■ **WHAT IS NEEDED**
Below are the records; give the number of lines in them that include the word "displays", and nothing more.

■ **INFORMATION GIVEN**
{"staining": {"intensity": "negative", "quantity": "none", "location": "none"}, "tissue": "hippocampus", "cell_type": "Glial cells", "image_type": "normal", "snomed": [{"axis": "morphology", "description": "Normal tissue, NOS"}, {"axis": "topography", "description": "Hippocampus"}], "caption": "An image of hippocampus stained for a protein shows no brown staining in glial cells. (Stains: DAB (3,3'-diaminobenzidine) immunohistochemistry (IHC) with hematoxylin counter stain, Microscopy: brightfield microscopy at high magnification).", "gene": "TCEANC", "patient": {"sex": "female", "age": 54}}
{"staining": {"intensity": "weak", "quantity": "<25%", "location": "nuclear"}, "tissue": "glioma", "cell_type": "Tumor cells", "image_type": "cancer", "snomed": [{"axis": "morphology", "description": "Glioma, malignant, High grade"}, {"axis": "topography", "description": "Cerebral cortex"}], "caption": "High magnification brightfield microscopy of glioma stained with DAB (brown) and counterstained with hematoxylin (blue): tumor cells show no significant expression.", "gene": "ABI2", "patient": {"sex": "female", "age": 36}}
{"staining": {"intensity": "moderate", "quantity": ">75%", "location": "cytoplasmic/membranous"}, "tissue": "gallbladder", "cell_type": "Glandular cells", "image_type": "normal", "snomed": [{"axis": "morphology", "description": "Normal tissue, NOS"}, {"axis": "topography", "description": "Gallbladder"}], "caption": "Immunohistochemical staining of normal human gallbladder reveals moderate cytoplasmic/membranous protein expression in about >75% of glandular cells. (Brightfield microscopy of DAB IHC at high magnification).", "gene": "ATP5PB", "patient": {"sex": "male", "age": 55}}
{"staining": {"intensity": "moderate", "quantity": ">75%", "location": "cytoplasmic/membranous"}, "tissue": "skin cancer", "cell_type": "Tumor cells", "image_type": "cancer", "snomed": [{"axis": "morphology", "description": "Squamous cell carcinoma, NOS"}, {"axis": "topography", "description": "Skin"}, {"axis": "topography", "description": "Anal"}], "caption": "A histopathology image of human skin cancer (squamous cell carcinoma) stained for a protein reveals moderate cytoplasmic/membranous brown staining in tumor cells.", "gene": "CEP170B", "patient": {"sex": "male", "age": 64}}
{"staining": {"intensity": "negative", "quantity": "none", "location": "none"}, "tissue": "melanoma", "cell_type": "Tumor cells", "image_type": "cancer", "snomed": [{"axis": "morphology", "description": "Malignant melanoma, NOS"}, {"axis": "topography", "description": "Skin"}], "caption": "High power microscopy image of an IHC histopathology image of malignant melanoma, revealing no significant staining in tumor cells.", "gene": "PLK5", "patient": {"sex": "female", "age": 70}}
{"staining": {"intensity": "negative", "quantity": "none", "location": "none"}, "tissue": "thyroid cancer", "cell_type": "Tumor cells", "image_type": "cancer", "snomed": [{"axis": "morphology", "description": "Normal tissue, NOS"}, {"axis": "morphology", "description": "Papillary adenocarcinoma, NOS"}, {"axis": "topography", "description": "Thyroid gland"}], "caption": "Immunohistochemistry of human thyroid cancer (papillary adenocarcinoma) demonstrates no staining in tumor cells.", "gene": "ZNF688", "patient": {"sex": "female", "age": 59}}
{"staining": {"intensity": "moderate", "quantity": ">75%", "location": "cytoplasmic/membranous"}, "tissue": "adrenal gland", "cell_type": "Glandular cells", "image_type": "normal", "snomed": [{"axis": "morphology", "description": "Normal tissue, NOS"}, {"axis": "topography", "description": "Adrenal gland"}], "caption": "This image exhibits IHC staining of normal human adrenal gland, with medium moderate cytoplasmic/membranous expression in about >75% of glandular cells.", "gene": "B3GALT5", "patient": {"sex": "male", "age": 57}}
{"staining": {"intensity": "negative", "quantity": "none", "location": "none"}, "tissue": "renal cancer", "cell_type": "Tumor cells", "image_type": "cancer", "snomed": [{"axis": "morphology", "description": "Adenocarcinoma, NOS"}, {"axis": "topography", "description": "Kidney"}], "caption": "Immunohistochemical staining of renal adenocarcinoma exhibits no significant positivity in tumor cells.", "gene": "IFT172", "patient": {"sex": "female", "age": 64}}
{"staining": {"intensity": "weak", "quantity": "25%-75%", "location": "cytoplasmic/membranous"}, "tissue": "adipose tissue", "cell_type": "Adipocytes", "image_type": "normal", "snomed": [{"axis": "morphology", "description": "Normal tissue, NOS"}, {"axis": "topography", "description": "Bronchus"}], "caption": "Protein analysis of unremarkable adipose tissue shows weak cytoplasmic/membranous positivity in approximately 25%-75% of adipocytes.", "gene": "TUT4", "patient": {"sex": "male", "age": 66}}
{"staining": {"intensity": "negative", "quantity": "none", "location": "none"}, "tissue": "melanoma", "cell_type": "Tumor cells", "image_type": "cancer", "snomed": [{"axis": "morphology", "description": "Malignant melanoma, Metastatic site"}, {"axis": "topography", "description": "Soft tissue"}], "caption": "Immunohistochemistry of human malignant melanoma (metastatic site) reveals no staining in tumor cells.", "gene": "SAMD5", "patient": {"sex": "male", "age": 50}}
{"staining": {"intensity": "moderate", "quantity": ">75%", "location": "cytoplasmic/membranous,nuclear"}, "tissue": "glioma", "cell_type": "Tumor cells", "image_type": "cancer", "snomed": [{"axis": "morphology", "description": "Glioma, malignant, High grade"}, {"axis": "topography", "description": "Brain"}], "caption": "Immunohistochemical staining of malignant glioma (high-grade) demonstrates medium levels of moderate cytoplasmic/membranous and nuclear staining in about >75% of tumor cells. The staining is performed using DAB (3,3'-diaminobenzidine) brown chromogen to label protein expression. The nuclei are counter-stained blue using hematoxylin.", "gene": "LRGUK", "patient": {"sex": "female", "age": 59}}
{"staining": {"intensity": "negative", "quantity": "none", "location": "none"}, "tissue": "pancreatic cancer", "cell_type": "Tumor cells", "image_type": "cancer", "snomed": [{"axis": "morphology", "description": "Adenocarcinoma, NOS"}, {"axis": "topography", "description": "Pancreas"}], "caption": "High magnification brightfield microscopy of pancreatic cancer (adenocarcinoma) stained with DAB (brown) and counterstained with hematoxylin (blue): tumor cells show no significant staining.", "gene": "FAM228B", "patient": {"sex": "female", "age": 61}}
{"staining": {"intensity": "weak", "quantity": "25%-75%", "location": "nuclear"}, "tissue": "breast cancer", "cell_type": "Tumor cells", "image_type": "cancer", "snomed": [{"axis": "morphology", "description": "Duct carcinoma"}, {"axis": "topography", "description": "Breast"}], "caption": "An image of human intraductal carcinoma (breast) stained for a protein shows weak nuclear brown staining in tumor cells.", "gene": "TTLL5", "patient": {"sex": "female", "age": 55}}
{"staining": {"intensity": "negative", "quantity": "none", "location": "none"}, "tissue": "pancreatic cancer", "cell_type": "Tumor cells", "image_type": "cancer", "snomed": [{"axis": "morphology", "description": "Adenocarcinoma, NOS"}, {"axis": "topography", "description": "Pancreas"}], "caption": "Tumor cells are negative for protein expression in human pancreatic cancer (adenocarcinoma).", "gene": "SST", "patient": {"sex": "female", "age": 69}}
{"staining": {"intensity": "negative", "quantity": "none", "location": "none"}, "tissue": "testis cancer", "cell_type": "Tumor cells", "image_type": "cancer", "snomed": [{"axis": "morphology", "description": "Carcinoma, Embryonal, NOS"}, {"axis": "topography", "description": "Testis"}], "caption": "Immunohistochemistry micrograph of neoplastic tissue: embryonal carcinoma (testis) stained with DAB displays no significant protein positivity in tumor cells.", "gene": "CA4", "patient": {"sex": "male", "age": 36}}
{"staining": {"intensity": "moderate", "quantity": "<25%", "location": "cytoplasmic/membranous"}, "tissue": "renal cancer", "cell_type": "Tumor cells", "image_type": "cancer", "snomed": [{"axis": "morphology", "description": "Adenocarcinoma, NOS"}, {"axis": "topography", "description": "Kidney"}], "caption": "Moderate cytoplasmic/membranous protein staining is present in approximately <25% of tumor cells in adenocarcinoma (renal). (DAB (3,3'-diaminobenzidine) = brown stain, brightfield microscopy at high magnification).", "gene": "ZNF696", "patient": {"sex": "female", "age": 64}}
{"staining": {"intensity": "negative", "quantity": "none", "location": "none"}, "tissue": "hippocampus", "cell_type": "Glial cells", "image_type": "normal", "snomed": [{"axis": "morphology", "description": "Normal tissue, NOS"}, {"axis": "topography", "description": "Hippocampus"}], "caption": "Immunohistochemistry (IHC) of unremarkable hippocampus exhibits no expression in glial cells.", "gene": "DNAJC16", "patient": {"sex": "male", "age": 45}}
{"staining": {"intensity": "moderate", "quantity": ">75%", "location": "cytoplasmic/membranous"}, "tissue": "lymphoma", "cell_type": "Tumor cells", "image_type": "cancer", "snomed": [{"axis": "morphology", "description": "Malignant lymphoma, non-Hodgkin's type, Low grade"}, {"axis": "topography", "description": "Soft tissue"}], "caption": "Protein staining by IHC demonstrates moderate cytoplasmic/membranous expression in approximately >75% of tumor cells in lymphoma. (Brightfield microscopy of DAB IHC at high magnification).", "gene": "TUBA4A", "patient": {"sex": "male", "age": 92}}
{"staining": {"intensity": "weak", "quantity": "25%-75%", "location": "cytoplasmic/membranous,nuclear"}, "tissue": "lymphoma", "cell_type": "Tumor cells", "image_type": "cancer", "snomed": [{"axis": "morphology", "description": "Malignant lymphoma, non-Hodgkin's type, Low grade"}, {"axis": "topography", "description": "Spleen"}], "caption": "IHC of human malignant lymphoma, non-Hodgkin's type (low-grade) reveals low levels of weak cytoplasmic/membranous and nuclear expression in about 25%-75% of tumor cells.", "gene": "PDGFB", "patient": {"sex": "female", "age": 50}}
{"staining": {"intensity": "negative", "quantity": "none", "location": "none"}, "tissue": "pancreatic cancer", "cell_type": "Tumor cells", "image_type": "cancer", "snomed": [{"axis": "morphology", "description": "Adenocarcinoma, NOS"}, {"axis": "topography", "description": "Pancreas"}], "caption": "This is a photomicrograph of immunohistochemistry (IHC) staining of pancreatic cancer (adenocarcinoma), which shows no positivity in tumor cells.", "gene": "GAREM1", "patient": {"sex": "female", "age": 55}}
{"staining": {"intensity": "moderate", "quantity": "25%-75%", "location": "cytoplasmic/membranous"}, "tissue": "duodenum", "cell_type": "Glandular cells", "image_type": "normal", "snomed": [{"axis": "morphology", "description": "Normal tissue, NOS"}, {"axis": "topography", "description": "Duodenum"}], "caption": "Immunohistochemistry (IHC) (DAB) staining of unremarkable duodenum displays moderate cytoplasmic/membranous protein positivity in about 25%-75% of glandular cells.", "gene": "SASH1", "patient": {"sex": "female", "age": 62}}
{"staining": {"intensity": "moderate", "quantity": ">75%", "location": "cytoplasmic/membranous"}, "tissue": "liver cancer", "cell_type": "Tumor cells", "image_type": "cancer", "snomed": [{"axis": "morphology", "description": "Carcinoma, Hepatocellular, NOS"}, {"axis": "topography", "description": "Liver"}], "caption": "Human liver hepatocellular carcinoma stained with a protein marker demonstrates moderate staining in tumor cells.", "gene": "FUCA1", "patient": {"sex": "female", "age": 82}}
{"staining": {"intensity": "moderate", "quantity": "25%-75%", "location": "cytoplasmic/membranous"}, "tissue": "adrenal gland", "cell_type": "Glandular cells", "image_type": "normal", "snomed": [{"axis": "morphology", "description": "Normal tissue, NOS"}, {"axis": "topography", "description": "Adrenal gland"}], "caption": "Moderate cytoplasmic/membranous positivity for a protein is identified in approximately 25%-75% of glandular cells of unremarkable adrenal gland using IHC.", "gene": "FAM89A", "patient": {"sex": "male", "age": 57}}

■ **ANSWER SECTION**
2